TASK DESCRIPTION: Among the lines below, a stretch begins at the one with "2023 | Circular Info." and ends at the one with "d’Autorité environnementale (MRAE)". Repeat that stretch exactly, ends included.

[EXTRACTED ENTRIES — start]

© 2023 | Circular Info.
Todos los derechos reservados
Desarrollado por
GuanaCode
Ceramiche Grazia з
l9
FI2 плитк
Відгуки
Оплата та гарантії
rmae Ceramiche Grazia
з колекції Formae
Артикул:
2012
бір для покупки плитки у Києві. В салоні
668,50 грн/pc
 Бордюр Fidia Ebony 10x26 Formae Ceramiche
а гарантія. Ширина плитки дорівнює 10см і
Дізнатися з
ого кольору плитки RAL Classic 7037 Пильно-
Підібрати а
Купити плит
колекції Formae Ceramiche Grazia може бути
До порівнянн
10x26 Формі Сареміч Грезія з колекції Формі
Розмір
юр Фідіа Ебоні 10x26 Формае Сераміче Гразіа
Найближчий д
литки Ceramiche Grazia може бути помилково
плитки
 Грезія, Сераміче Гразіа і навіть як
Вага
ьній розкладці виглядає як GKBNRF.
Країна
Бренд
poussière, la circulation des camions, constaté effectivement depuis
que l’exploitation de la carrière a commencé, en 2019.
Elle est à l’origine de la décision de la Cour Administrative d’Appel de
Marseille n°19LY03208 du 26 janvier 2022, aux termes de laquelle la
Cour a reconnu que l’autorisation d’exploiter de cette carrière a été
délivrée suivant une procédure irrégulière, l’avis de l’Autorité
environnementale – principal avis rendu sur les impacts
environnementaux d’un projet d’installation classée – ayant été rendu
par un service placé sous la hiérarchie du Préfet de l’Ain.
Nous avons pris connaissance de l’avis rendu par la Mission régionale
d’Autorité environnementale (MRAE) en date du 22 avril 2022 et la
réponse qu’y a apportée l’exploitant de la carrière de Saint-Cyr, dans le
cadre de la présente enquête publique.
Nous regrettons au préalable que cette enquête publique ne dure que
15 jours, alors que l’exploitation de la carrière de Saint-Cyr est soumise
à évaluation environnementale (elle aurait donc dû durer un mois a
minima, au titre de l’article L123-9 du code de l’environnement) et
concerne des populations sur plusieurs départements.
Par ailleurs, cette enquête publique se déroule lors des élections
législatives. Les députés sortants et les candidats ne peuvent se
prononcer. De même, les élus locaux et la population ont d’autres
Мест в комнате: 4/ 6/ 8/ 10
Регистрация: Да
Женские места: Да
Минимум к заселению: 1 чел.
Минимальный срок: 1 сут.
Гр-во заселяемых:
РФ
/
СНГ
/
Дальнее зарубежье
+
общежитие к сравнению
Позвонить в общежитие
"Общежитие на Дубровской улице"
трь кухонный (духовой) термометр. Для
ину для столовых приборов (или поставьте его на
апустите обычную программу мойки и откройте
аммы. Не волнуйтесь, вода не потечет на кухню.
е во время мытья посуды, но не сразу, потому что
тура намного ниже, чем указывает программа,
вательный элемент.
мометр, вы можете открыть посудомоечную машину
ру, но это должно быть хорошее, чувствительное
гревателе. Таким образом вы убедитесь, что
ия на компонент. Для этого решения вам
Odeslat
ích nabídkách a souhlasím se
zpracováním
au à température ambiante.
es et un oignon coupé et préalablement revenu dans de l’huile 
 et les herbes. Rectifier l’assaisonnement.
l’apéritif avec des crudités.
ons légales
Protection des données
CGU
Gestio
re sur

[EXTRACTED ENTRIES — finish]
[EXTRACTED ENTRIES — start]

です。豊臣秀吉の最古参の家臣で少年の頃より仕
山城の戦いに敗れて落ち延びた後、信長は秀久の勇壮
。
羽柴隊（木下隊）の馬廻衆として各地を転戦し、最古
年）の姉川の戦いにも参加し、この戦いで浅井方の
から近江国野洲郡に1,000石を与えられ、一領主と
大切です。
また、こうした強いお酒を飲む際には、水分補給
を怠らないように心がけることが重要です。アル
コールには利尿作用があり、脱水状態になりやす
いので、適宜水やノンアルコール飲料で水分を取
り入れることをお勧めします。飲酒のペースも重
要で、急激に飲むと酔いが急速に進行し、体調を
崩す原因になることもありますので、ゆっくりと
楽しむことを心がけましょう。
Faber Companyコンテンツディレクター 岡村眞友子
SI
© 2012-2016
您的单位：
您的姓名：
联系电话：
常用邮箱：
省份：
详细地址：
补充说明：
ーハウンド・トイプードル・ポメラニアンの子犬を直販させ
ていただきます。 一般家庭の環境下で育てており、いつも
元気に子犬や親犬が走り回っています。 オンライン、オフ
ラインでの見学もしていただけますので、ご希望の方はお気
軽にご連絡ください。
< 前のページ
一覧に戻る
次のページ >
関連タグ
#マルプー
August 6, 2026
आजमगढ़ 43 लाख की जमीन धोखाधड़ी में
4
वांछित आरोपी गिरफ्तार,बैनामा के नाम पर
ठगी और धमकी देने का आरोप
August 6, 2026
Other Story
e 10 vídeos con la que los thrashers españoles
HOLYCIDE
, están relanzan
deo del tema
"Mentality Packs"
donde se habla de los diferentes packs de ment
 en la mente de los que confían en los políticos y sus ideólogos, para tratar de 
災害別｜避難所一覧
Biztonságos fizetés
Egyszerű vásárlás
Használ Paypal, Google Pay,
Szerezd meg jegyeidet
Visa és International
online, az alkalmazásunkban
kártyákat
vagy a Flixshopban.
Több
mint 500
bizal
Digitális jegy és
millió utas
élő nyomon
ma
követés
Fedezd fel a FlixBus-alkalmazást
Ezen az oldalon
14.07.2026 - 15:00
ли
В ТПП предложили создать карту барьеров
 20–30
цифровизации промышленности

[EXTRACTED ENTRIES — finish]

SOLUTION BELOW:
© 2023 | Circular Info.
Todos los derechos reservados
Desarrollado por
GuanaCode
Ceramiche Grazia з
l9
FI2 плитк
Відгуки
Оплата та гарантії
rmae Ceramiche Grazia
з колекції Formae
Артикул:
2012
бір для покупки плитки у Києві. В салоні
668,50 грн/pc
 Бордюр Fidia Ebony 10x26 Formae Ceramiche
а гарантія. Ширина плитки дорівнює 10см і
Дізнатися з
ого кольору плитки RAL Classic 7037 Пильно-
Підібрати а
Купити плит
колекції Formae Ceramiche Grazia може бути
До порівнянн
10x26 Формі Сареміч Грезія з колекції Формі
Розмір
юр Фідіа Ебоні 10x26 Формае Сераміче Гразіа
Найближчий д
литки Ceramiche Grazia може бути помилково
плитки
 Грезія, Сераміче Гразіа і навіть як
Вага
ьній розкладці виглядає як GKBNRF.
Країна
Бренд
poussière, la circulation des camions, constaté effectivement depuis
que l’exploitation de la carrière a commencé, en 2019.
Elle est à l’origine de la décision de la Cour Administrative d’Appel de
Marseille n°19LY03208 du 26 janvier 2022, aux termes de laquelle la
Cour a reconnu que l’autorisation d’exploiter de cette carrière a été
délivrée suivant une procédure irrégulière, l’avis de l’Autorité
environnementale – principal avis rendu sur les impacts
environnementaux d’un projet d’installation classée – ayant été rendu
par un service placé sous la hiérarchie du Préfet de l’Ain.
Nous avons pris connaissance de l’avis rendu par la Mission régionale
d’Autorité environnementale (MRAE) en date du 22 avril 2022 et la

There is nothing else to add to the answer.